If you call yourself a technology architect, you may soon have to show proof. New professional certification programs from Microsoft and the Open Group consortium aim to set standards for distinguishing the skills and experience levels of professional technology architects.

This move toward professional certification of architects is welcome at Hewlett-Packard, says Tony Redmond, CTO of HP Services. In fact, HP, a member of the vendor-neutral consortium Open Group, plans to encourage the 1,000 architects in its services organizations to get certified over the next few years.

Nine HP employees already have earned their Microsoft Certified Architect status; Microsoft in the last month brought its certification program out of the pilot phase. HP also is working with Open Group to bring that organization's certification program to its architects.

"We're saying to our people: Show us, prove to us, show personal development," Redmond says. He expects the architect certification status will provide HP with a competitive advantage in IT services in the coming years. "We ask our other professionals to get appropriate certification, and up to now this wasn't an option for architects," he says.

$100,000 Payoff

The skills and experience required of the estimated 100,000 U.S. professionals who call themselves IT, enterprise, infrastructure, solutions, operations, and other types of architects hasn't been clear. The new certifications define the skills, experience, and other attributes needed to qualify for these positions, and they require testing or review by a board.

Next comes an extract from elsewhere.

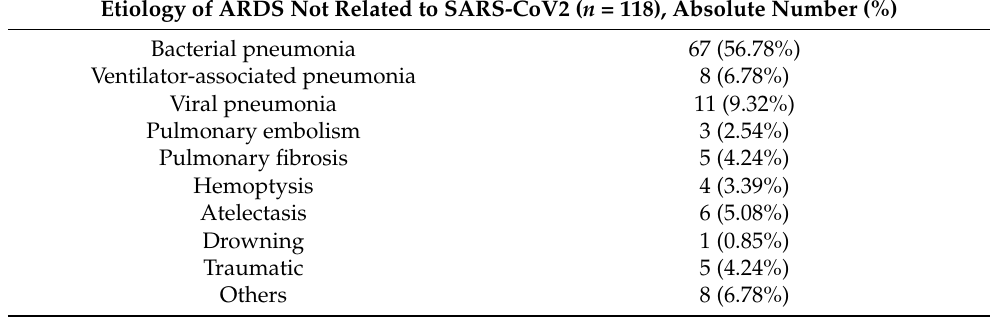
Table 6. Etiology of ARDS not related to SARS-CoV2.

The first certifications available from Open Group are IT and enterprise architects. It has certified 1,200 tech pros since unveiling the IT architect certification last year. "Open Group is attempting to put the structure in place, its toe in the water," Redmond says.

And considering the high salaries, those hiring IT architects should know what they're paying for. The median annual salary for an IT staffer with the architect title is $100,000, according to InformationWeek Research's National IT Salary Survey of 10,425 IT professionals this past spring. While that's the same median salary they earned last year, and not much more than the $95,000 median for 2004, architects outrank all other staff-level titles for salary. The more-specific systems architect title earns a median salary of $91,000, same as last year, while sales support engineers rank No. 3 at $90,000, and project leaders are next at $86,000. Adding in bonuses and other nonsalary compensation, IT architects make $107,000 nationwide, up $103,000 from last year.

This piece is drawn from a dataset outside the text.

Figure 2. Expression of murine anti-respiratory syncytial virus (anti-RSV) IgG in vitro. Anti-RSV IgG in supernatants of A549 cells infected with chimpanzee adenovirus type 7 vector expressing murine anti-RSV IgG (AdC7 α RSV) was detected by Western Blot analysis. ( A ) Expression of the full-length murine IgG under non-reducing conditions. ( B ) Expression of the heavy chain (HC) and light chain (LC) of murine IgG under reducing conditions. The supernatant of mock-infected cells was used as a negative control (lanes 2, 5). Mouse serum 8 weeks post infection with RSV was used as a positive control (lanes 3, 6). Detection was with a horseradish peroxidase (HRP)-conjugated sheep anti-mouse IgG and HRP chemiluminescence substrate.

The main difference so far between the certifications offered by Microsoft and Open Group is philosophy, not so much the actual technologies. In fact, Microsoft's certification isn't fixated on Microsoft products.

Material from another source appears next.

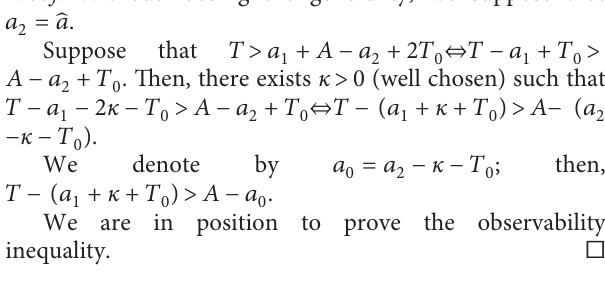
, a ) , and blue corresponds to the 0 1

Open Group's certification is available to architects who have a more academic role such as establishing best practices and methodologies at a company, things a chief enterprise architect might be responsible for. By contrast, Microsoft's program is aimed more at the hands-on, practicing architect.

And while the availability of two certifications might confuse professionals about which one to pursue, they could prove complementary. "There's no weakness in having two approaches--between the two, you'll get it right," says David Foote, president of IT management consulting firm Foote Partners. "You need people up in the clouds as well as in the trenches. You need gurus to do both."

In general, architects are often the people who end up defining new sets of skills, Foote says. "At the enterprise level, architects just don't have technical skills; they also need communication and teamwork skills," he says. "They're abstract designers, like a conductor in a orchestra inspiring a violinist how to play the notes."

Dig Deeper

Certification programs will add specificity and depth to what IT architects already know, says Ben Weiner, a systems architect at TIAA-CREF, an organization that provides financial retirement services to people in the academic, research, medical, and cultural fields. The new programs are similar to the IT Infrastructure Library, a framework for the management and delivery of IT services developed by the British government, Weiner says. "The No. 1 benefit of these types of frameworks is the common language it creates for IT professionals," he says.

Top DollarIt's not easy or inexpensive to get certified. Candidates for the Microsoft Certified Architect program pay $10,000 and can face a review board that might spend two or more hours asking questions to evaluate the individual's understanding of technology.

Weiner doesn't have immediate plans to enroll in a program but says he would expect his employer to cover the costs if he did. HP will pick up the tab for its architects to be certified. "It's the cost of doing business," Redmond says.

Certification programs for tech architects are where project management credentials were 10 years ago. And since project management credentials have become valuable, they've helped those pros demand higher salaries. Architect certifications likely will carry the same weight in the job market in five or 10 years.

Yet certification may not directly translate to cold, hard cash. Just 5% of respondents to InformationWeek's survey say they received cash bonuses for getting any type of certification. It ranks a distant fourth after personal performance, company profit sharing, and completion of a project milestone.

Still, a tech architect certification will benefit those who get it by providing a benchmark for all those companies handing out six-figure salaries for the job title.